COMPARATIVE STUDY
JOURNAL ARTICLE
RANDOMIZED CONTROLLED TRIAL

Effect of oral liposomal iron versus intravenous iron for treatment of iron deficiency anaemia in CKD patients: a randomized trial

Antonio Pisani, Eleonora Riccio, Massimo Sabbatini, Michele Andreucci, Antonio Del Rio, Bianca Visciano
Nephrology, Dialysis, Transplantation 2015, 30 (4): 645-52
25395392

INTRODUCTION: Iron deficiency is a common cause of anaemia in non-dialysis chronic kidney disease (ND-CKD). Controversies exist about the optimal route of administration for iron therapy. Liposomal iron, a new generation oral iron with high gastrointestinal absorption and bioavailability and a low incidence of side effects, seems to be a promising new strategy of iron replacement.
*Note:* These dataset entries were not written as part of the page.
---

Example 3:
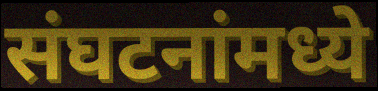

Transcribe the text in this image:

संघटनांमध्ये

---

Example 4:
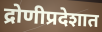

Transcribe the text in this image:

द्रोणीप्रदेशात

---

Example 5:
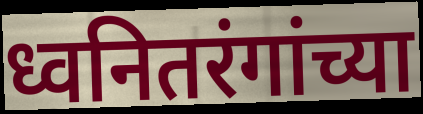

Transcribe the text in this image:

ध्वनितरंगांच्या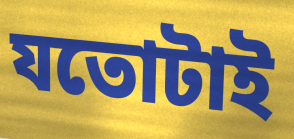
যতোটাই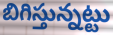
బిగిస్తున్నట్టు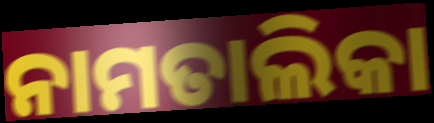
ନାମତାଲିକା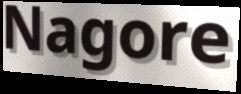
Nagore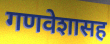
गणवेशासह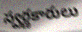
స్వర్ణకారులు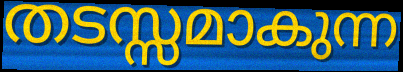
തടസ്സമാകുന്ന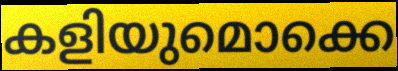
കളിയുമൊക്കെ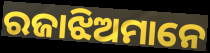
ରଜାଝିଅମାନେ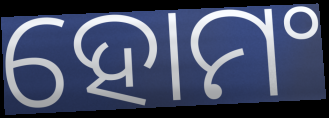
ହୋମଂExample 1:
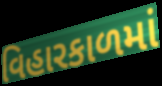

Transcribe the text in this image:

વિહારકાળમાં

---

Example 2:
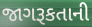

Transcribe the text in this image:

જાગરૂકતાની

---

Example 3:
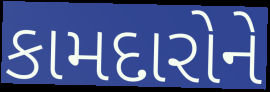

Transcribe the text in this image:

કામદારોને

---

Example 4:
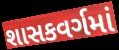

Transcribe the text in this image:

શાસકવર્ગમાં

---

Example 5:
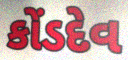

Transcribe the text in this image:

કોંડદેવ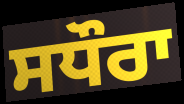
ਸਧੌਰਾ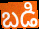
బడి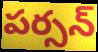
పర్సన్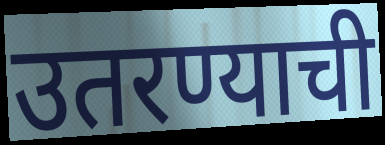
उतरण्याची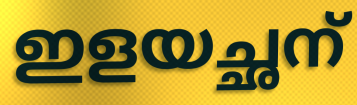
ഇളയച്ഛന്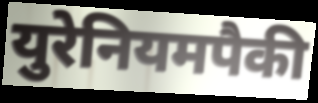
युरेनियमपैकीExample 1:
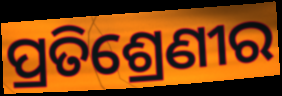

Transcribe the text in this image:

ପ୍ରତିଶ୍ରେଣୀର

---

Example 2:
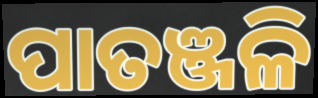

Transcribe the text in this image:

ପାତଞ୍ଜଳି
Therefore, we conducted a study to determine whether liposomal iron, compared with intravenous (IV) iron, improves anaemia in ND-CKD patients.
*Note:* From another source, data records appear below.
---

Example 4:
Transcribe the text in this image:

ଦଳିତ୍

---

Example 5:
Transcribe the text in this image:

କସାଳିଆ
METHODS: In this randomized, open-label trial, 99 patients with CKD (stage 3-5, not on dialysis) and iron deficiency anaemia [haemoglobin (Hb) ≤12 g/dL, ferritin ≤100 ng/mL, transferrin saturation ≤25%] were assigned (2:1) to receive oral liposomal iron (30 mg/day, Group OS) or a total dose of 1000 mg of IV iron gluconate (125 mg infused weekly) (Group IV) for 3 months. The patients were followed-up for the treatment period and 1 month after drug withdrawal. The primary end point was to evaluate the effects of the two treatments on Hb levels; the iron status, compliance and adverse effects were also evaluated.

RESULTS: The short-term therapy with IV iron produced a more rapid Hb increase compared with liposomal iron, although the final increase in Hb was similar with either treatment; the difference between the groups was statistically significant at the first month and such difference disappeared at the end of treatment. After iron withdrawal, Hb concentrations remained stable in Group IV, while recovered to baseline in the OS group. The replenishment of iron stores was greater in the IV group. The incidence of adverse event was significantly lower in the oral group (P < 0.001), and the adherence was similar in the two groups.

CONCLUSIONS: Our study shows that oral liposomal iron is a safe and efficacious alternative to IV iron gluconate to correct anaemia in ND-CKD patients, although its effects on repletion of iron stores and on stability of Hb after drug discontinuation are lower.